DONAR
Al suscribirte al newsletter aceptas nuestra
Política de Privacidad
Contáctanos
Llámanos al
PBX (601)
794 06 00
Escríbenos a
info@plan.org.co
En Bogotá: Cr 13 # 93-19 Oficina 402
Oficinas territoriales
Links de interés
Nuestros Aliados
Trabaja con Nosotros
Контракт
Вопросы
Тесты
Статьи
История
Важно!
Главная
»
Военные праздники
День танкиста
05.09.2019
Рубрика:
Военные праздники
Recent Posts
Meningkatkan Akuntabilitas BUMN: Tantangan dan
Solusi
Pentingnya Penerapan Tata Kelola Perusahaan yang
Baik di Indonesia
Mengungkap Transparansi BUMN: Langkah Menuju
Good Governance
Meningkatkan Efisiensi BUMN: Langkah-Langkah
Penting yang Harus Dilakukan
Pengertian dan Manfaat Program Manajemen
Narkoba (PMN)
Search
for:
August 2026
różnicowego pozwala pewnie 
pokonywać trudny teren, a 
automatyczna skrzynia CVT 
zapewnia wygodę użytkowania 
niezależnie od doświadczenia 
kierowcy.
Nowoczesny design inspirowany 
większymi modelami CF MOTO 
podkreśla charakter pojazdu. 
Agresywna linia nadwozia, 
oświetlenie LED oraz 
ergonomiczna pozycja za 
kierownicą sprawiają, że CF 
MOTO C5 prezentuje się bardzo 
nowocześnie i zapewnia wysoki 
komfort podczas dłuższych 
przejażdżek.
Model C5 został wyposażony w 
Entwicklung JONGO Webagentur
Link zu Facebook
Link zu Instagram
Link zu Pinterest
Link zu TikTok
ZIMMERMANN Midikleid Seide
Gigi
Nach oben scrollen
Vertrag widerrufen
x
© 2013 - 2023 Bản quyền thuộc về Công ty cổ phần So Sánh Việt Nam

What you should do
Edit all of the rows above: put "Verlinkung zu" wherever "Link zu" appears, and leave every other word and line as it is.

Result
DONAR
Al suscribirte al newsletter aceptas nuestra
Política de Privacidad
Contáctanos
Llámanos al
PBX (601)
794 06 00
Escríbenos a
info@plan.org.co
En Bogotá: Cr 13 # 93-19 Oficina 402
Oficinas territoriales
Links de interés
Nuestros Aliados
Trabaja con Nosotros
Контракт
Вопросы
Тесты
Статьи
История
Важно!
Главная
»
Военные праздники
День танкиста
05.09.2019
Рубрика:
Военные праздники
Recent Posts
Meningkatkan Akuntabilitas BUMN: Tantangan dan
Solusi
Pentingnya Penerapan Tata Kelola Perusahaan yang
Baik di Indonesia
Mengungkap Transparansi BUMN: Langkah Menuju
Good Governance
Meningkatkan Efisiensi BUMN: Langkah-Langkah
Penting yang Harus Dilakukan
Pengertian dan Manfaat Program Manajemen
Narkoba (PMN)
Search
for:
August 2026
różnicowego pozwala pewnie 
pokonywać trudny teren, a 
automatyczna skrzynia CVT 
zapewnia wygodę użytkowania 
niezależnie od doświadczenia 
kierowcy.
Nowoczesny design inspirowany 
większymi modelami CF MOTO 
podkreśla charakter pojazdu. 
Agresywna linia nadwozia, 
oświetlenie LED oraz 
ergonomiczna pozycja za 
kierownicą sprawiają, że CF 
MOTO C5 prezentuje się bardzo 
nowocześnie i zapewnia wysoki 
komfort podczas dłuższych 
przejażdżek.
Model C5 został wyposażony w 
Entwicklung JONGO Webagentur
Verlinkung zu Facebook
Verlinkung zu Instagram
Verlinkung zu Pinterest
Verlinkung zu TikTok
ZIMMERMANN Midikleid Seide
Gigi
Nach oben scrollen
Vertrag widerrufen
x
© 2013 - 2023 Bản quyền thuộc về Công ty cổ phần So Sánh Việt Nam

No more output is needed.